____ The data

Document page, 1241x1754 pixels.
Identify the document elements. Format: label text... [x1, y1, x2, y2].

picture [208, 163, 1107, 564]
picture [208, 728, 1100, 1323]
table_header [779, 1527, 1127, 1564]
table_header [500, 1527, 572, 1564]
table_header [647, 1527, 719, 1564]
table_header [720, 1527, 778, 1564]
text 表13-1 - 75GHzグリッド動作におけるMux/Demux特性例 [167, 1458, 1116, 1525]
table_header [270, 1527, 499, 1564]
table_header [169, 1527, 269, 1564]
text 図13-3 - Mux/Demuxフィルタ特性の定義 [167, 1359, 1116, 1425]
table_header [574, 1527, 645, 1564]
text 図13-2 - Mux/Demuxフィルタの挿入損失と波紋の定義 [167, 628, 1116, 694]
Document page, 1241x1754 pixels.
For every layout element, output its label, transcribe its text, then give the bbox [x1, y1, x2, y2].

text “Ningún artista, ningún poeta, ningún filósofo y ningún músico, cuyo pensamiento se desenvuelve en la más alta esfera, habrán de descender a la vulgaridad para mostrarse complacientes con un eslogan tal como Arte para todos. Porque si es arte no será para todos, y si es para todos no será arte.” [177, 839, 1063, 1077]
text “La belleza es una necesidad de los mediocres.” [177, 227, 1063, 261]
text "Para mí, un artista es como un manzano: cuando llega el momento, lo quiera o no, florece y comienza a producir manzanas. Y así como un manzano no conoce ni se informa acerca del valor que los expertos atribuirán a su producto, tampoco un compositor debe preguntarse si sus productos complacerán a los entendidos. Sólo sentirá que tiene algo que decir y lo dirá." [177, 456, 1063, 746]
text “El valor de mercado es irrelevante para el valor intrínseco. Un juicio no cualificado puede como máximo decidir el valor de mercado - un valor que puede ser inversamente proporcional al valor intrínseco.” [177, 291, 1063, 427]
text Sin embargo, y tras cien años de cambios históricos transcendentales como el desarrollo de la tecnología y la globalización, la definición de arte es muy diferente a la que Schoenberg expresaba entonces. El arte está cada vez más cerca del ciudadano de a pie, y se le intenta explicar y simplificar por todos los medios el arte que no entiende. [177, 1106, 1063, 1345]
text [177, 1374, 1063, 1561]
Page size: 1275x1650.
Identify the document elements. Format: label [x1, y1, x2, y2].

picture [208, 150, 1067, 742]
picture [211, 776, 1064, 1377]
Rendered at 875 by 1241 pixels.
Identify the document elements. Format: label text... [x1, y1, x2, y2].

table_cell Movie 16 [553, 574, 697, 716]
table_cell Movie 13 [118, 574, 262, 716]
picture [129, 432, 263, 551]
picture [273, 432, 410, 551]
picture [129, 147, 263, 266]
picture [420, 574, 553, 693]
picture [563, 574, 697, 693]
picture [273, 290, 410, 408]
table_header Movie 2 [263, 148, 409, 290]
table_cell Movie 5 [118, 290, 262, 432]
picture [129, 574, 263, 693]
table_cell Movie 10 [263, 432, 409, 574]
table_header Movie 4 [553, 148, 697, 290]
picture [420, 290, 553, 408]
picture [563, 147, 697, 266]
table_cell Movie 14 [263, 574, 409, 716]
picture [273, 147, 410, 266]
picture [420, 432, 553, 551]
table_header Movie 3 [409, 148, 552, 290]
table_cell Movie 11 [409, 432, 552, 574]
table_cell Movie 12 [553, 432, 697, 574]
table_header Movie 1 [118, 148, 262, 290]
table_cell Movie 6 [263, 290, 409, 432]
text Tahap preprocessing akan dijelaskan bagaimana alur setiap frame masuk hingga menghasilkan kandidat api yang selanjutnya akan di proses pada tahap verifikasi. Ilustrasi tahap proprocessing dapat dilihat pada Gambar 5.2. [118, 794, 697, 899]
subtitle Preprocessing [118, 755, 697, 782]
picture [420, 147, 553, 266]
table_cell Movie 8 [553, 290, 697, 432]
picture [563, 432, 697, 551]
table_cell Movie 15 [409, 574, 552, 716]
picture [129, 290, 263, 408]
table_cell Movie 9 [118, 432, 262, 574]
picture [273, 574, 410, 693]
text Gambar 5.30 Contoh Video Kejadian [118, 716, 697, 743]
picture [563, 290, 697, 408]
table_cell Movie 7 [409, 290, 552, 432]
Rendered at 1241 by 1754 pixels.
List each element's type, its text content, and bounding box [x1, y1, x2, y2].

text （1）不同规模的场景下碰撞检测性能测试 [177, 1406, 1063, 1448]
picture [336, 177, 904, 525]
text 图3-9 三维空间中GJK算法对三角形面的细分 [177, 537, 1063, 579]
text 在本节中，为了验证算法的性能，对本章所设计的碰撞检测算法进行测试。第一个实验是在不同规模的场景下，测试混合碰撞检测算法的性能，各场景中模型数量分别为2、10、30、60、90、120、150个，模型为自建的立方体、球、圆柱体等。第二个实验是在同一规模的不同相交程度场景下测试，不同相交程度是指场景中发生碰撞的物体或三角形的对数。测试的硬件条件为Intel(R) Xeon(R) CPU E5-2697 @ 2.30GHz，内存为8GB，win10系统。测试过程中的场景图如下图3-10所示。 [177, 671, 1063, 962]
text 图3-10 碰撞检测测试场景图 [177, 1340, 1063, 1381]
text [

________

# To do
Some lines above may hold the word "pixels"; say how many do, giving nothing besides the number.

# Answer to the problem
4